BEGIN Data under study
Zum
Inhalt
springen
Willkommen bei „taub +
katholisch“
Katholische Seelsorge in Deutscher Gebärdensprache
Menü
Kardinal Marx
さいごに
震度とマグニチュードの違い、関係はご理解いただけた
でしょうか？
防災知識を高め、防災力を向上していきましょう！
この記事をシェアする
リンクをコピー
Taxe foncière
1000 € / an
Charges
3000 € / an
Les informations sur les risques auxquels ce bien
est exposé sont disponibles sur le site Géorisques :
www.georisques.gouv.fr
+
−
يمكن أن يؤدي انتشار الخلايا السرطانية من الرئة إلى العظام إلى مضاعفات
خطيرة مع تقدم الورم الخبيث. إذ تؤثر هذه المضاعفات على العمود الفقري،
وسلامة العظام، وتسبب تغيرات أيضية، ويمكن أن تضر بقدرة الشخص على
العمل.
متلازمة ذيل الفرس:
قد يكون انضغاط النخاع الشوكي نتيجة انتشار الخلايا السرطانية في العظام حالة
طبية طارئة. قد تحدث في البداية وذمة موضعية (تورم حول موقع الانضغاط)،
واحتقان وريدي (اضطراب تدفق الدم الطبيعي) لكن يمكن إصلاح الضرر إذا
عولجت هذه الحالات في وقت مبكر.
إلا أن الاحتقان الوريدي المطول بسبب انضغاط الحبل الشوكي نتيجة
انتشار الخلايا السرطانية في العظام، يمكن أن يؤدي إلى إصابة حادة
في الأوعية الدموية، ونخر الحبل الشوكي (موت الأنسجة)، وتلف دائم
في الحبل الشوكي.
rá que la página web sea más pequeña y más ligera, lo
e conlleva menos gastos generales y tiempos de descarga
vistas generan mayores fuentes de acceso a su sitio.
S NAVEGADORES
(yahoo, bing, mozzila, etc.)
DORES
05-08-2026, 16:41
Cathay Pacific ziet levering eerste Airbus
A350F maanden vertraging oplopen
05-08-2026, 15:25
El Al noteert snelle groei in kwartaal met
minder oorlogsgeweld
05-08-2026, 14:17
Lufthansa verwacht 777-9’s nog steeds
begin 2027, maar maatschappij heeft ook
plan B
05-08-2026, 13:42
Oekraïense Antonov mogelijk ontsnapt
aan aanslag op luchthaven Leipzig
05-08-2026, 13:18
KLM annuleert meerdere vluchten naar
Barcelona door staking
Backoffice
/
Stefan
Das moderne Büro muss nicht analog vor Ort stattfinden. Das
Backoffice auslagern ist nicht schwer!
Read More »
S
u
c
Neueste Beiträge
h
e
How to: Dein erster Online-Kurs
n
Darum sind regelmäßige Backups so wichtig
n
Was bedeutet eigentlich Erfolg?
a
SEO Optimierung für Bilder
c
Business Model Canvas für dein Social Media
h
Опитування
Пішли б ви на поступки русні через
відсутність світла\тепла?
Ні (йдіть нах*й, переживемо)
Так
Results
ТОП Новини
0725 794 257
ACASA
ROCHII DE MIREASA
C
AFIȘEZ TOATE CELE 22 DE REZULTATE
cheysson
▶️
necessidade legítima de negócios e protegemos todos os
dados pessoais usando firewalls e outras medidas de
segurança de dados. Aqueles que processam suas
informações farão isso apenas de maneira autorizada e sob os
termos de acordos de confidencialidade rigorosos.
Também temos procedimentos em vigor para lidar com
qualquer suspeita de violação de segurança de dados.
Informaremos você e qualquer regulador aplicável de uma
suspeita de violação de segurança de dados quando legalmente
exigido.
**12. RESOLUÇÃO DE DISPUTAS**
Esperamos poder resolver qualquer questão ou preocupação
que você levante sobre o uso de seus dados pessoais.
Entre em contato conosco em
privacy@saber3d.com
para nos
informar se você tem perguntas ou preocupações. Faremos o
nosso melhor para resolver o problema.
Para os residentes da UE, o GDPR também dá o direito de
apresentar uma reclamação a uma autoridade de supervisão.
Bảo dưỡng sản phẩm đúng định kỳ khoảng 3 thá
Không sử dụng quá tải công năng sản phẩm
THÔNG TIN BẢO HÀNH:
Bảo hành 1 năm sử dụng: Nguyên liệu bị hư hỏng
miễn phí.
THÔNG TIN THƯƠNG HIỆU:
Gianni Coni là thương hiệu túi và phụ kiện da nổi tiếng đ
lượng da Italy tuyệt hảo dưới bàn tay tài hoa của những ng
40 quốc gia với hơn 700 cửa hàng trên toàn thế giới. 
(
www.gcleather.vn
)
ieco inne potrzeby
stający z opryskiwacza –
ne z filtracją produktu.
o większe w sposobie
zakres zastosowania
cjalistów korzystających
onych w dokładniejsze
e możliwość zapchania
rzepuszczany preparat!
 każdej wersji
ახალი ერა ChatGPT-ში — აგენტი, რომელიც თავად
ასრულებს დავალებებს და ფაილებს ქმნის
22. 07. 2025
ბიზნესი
END Data under study
Problem description: Give every entry again, exactly as it reads.

Response to the task:
Zum
Inhalt
springen
Willkommen bei „taub +
katholisch“
Katholische Seelsorge in Deutscher Gebärdensprache
Menü
Kardinal Marx
さいごに
震度とマグニチュードの違い、関係はご理解いただけた
でしょうか？
防災知識を高め、防災力を向上していきましょう！
この記事をシェアする
リンクをコピー
Taxe foncière
1000 € / an
Charges
3000 € / an
Les informations sur les risques auxquels ce bien
est exposé sont disponibles sur le site Géorisques :
www.georisques.gouv.fr
+
−
يمكن أن يؤدي انتشار الخلايا السرطانية من الرئة إلى العظام إلى مضاعفات
خطيرة مع تقدم الورم الخبيث. إذ تؤثر هذه المضاعفات على العمود الفقري،
وسلامة العظام، وتسبب تغيرات أيضية، ويمكن أن تضر بقدرة الشخص على
العمل.
متلازمة ذيل الفرس:
قد يكون انضغاط النخاع الشوكي نتيجة انتشار الخلايا السرطانية في العظام حالة
طبية طارئة. قد تحدث في البداية وذمة موضعية (تورم حول موقع الانضغاط)،
واحتقان وريدي (اضطراب تدفق الدم الطبيعي) لكن يمكن إصلاح الضرر إذا
عولجت هذه الحالات في وقت مبكر.
إلا أن الاحتقان الوريدي المطول بسبب انضغاط الحبل الشوكي نتيجة
انتشار الخلايا السرطانية في العظام، يمكن أن يؤدي إلى إصابة حادة
في الأوعية الدموية، ونخر الحبل الشوكي (موت الأنسجة)، وتلف دائم
في الحبل الشوكي.
rá que la página web sea más pequeña y más ligera, lo
e conlleva menos gastos generales y tiempos de descarga
vistas generan mayores fuentes de acceso a su sitio.
S NAVEGADORES
(yahoo, bing, mozzila, etc.)
DORES
05-08-2026, 16:41
Cathay Pacific ziet levering eerste Airbus
A350F maanden vertraging oplopen
05-08-2026, 15:25
El Al noteert snelle groei in kwartaal met
minder oorlogsgeweld
05-08-2026, 14:17
Lufthansa verwacht 777-9’s nog steeds
begin 2027, maar maatschappij heeft ook
plan B
05-08-2026, 13:42
Oekraïense Antonov mogelijk ontsnapt
aan aanslag op luchthaven Leipzig
05-08-2026, 13:18
KLM annuleert meerdere vluchten naar
Barcelona door staking
Backoffice
/
Stefan
Das moderne Büro muss nicht analog vor Ort stattfinden. Das
Backoffice auslagern ist nicht schwer!
Read More »
S
u
c
Neueste Beiträge
h
e
How to: Dein erster Online-Kurs
n
Darum sind regelmäßige Backups so wichtig
n
Was bedeutet eigentlich Erfolg?
a
SEO Optimierung für Bilder
c
Business Model Canvas für dein Social Media
h
Опитування
Пішли б ви на поступки русні через
відсутність світла\тепла?
Ні (йдіть нах*й, переживемо)
Так
Results
ТОП Новини
0725 794 257
ACASA
ROCHII DE MIREASA
C
AFIȘEZ TOATE CELE 22 DE REZULTATE
cheysson
▶️
necessidade legítima de negócios e protegemos todos os
dados pessoais usando firewalls e outras medidas de
segurança de dados. Aqueles que processam suas
informações farão isso apenas de maneira autorizada e sob os
termos de acordos de confidencialidade rigorosos.
Também temos procedimentos em vigor para lidar com
qualquer suspeita de violação de segurança de dados.
Informaremos você e qualquer regulador aplicável de uma
suspeita de violação de segurança de dados quando legalmente
exigido.
**12. RESOLUÇÃO DE DISPUTAS**
Esperamos poder resolver qualquer questão ou preocupação
que você levante sobre o uso de seus dados pessoais.
Entre em contato conosco em
privacy@saber3d.com
para nos
informar se você tem perguntas ou preocupações. Faremos o
nosso melhor para resolver o problema.
Para os residentes da UE, o GDPR também dá o direito de
apresentar uma reclamação a uma autoridade de supervisão.
Bảo dưỡng sản phẩm đúng định kỳ khoảng 3 thá
Không sử dụng quá tải công năng sản phẩm
THÔNG TIN BẢO HÀNH:
Bảo hành 1 năm sử dụng: Nguyên liệu bị hư hỏng
miễn phí.
THÔNG TIN THƯƠNG HIỆU:
Gianni Coni là thương hiệu túi và phụ kiện da nổi tiếng đ
lượng da Italy tuyệt hảo dưới bàn tay tài hoa của những ng
40 quốc gia với hơn 700 cửa hàng trên toàn thế giới. 
(
www.gcleather.vn
)
ieco inne potrzeby
stający z opryskiwacza –
ne z filtracją produktu.
o większe w sposobie
zakres zastosowania
cjalistów korzystających
onych w dokładniejsze
e możliwość zapchania
rzepuszczany preparat!
 każdej wersji
ახალი ერა ChatGPT-ში — აგენტი, რომელიც თავად
ასრულებს დავალებებს და ფაილებს ქმნის
22. 07. 2025
ბიზნესი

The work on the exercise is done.